--- BEGIN ---
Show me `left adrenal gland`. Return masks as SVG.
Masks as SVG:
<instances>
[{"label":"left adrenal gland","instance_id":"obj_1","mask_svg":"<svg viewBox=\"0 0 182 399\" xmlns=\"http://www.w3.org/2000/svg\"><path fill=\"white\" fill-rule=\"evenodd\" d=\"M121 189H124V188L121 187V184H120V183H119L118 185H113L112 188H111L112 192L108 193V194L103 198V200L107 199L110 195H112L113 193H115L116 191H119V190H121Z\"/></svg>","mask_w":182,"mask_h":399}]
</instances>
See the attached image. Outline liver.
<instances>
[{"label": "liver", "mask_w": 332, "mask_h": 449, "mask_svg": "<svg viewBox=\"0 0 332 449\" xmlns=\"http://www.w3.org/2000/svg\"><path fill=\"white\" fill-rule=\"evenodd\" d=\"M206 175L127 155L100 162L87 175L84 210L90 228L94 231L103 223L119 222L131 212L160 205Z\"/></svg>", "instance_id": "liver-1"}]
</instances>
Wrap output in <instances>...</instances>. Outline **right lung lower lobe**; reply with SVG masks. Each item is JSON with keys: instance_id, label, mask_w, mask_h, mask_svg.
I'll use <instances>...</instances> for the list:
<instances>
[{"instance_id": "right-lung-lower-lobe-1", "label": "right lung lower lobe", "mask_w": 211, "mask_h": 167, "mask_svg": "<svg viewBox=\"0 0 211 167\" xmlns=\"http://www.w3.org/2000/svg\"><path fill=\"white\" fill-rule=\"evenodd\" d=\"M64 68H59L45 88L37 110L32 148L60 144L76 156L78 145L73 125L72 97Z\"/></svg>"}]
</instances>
--- END ---
- [Instructions for the task] Write out the lines above again, word for word, with nothing changed.

- [Solution to the exercise]
Show me `left adrenal gland`. Return masks as SVG.
Masks as SVG:
<instances>
[{"label":"left adrenal gland","instance_id":"obj_1","mask_svg":"<svg viewBox=\"0 0 182 399\" xmlns=\"http://www.w3.org/2000/svg\"><path fill=\"white\" fill-rule=\"evenodd\" d=\"M121 189H124V188L121 187V184H120V183H119L118 185H113L112 188H111L112 192L108 193V194L103 198V200L107 199L110 195H112L113 193H115L116 191H119V190H121Z\"/></svg>","mask_w":182,"mask_h":399}]
</instances>
See the attached image. Outline liver.
<instances>
[{"label": "liver", "mask_w": 332, "mask_h": 449, "mask_svg": "<svg viewBox=\"0 0 332 449\" xmlns=\"http://www.w3.org/2000/svg\"><path fill=\"white\" fill-rule=\"evenodd\" d=\"M206 175L127 155L100 162L87 175L84 210L90 228L94 231L103 223L119 222L131 212L160 205Z\"/></svg>", "instance_id": "liver-1"}]
</instances>
Wrap output in <instances>...</instances>. Outline **right lung lower lobe**; reply with SVG masks. Each item is JSON with keys: instance_id, label, mask_w, mask_h, mask_svg.
I'll use <instances>...</instances> for the list:
<instances>
[{"instance_id": "right-lung-lower-lobe-1", "label": "right lung lower lobe", "mask_w": 211, "mask_h": 167, "mask_svg": "<svg viewBox=\"0 0 211 167\" xmlns=\"http://www.w3.org/2000/svg\"><path fill=\"white\" fill-rule=\"evenodd\" d=\"M64 68H59L45 88L37 110L32 148L60 144L76 156L78 145L73 125L72 97Z\"/></svg>"}]
</instances>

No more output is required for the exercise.